Abortion should be a right; the government should have no place to tell someone what they can or cannot do with their body. Even the debate participants the other night couldn’t bring themselves to allow for an exception for rape, incest or endangerment of the mother’s life! Such a view as this is going to cause a sizeable segment of 52% of that electorate to not exactly side with you.

Immigration also falls into a category like this. When the minorities in one state (California) outnumber Caucasians, it might be a constituency that you would try to reach. Estimates are that currently the U. S. is 62.6% “white” (discounting Hispanics that count themselves as white), a total that will continue to move closer to the 50/50 mark as the country moves forward in this century.

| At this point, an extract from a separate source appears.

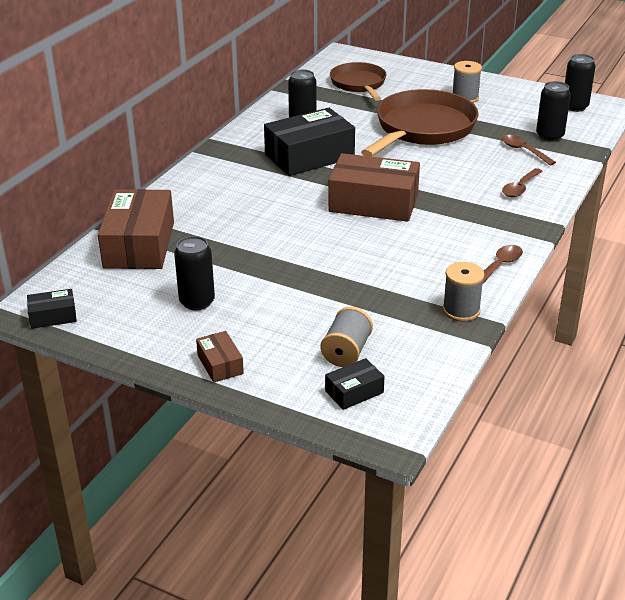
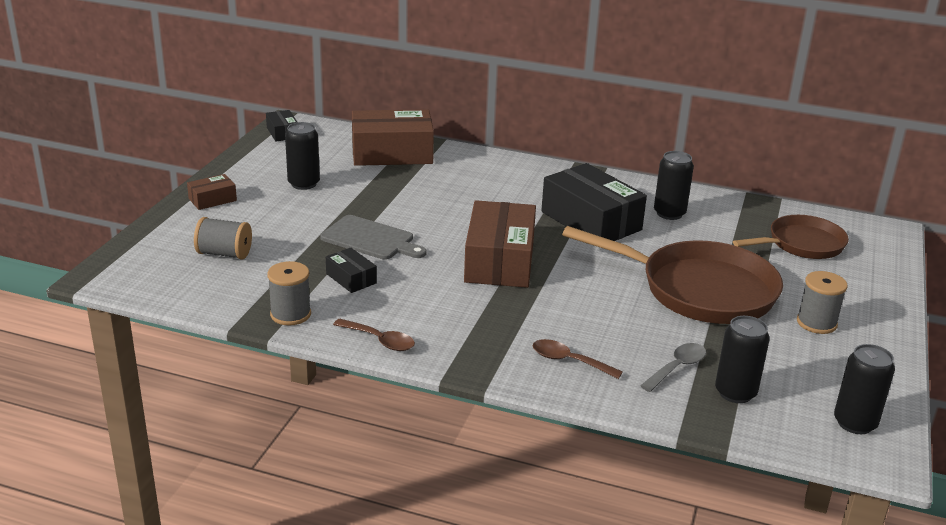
camera: 80 degrees right, 5 degrees down
black box [325,358,385,410] -> black box moved to [326,248,377,293]
brown spoon [502,135,556,166] -> grey spoon [640,343,706,392]
none -> grey cutting board [320,215,427,260]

If you can’t have a solid policy for immigration – and this counts those that are here illegally as well – then you’re going to continue to have problems drawing these people to your viewpoint.

It is also time to get over the gay “rights” issue. Why shouldn’t people have the right to marry the person they love, even if it is the same sex? Why is it such an abhorrent occurrence that it causes Republicans to try to shut it down at every angle? How can you say that a same sex union sullies the “sanctity” of marriage while people get married two, three, four or more times heterosexually? Time to get over it, Republicans.

Now that we have most of the social issues out of the way, it’s time to cut the weight. For too long, the Republican Party has been carrying people that have dragged it into the morass that it currently finds itself. It is time to tell this “dead weight” to head off on its own.

First we’ll start with the “Tea Party” movement, who says it is all about lower taxes but seems to drag the GOP down when they start talking about social issues. Unfortunately, to run a government you have to have revenues and “trickle down” economics has been proven to be a disastrous way of running a government (let’s ask the people of Kansas what they think of this). Social issues are also a part of running a government and require funding.

The GOP should cast those that call themselves members of the “Tea Party” and say, “Hey, here you go. You’re on your own.” If the party is viable, then it will be able to garner support and, perhaps more importantly, financial viability and survive…hell, maybe even become a solid third party. If they aren’t able to do this, then they will drift off into the mists of history along with the Whigs, the Federalists, the Bull Moose, Know Nothings and Dixiecrats.

The GOP also needs to wean itself from the religious zealots of the party, which do nothing but hold it back. The United States has a definitive separation of Church and State; while you can be religious as a politician, it shouldn’t be the end-all, be-all with every decision that you make on a government level. In that case, you are a theocracy and no better than Iraq or other nations that rule by religion. The GOP needs to let those folks go also and maybe their party will be a viable one in future elections.

So let’s see what we have left in our Republican Party 2016:  people that believe the federal government should not reach into every level of a citizen’s life; those that believe there should be financial responsibility in the operation of government; for the most part, the citizens should be left to do as they want unless they violate an extreme law of the land. This party already exists but is pooh-poohed by the two major parties…it’s the Libertarian Party.

If the GOP were willing to do these things, then they might be able to survive as a party. They sure as hell would be able to draw a more diverse following than they currently have.

I’d be pretty happy if there were a Democratic (and let’s be honest, that one could be hacked up itself), Republican, Libertarian, Tea and Church Parties and we’d probably have a pretty decent set of candidates for every election. We’d also have a keen insight to what mental motivation drives this person for office and what we could expect if they were elected. We would definitely have much better choices for President in 2016 than we have under the current situation.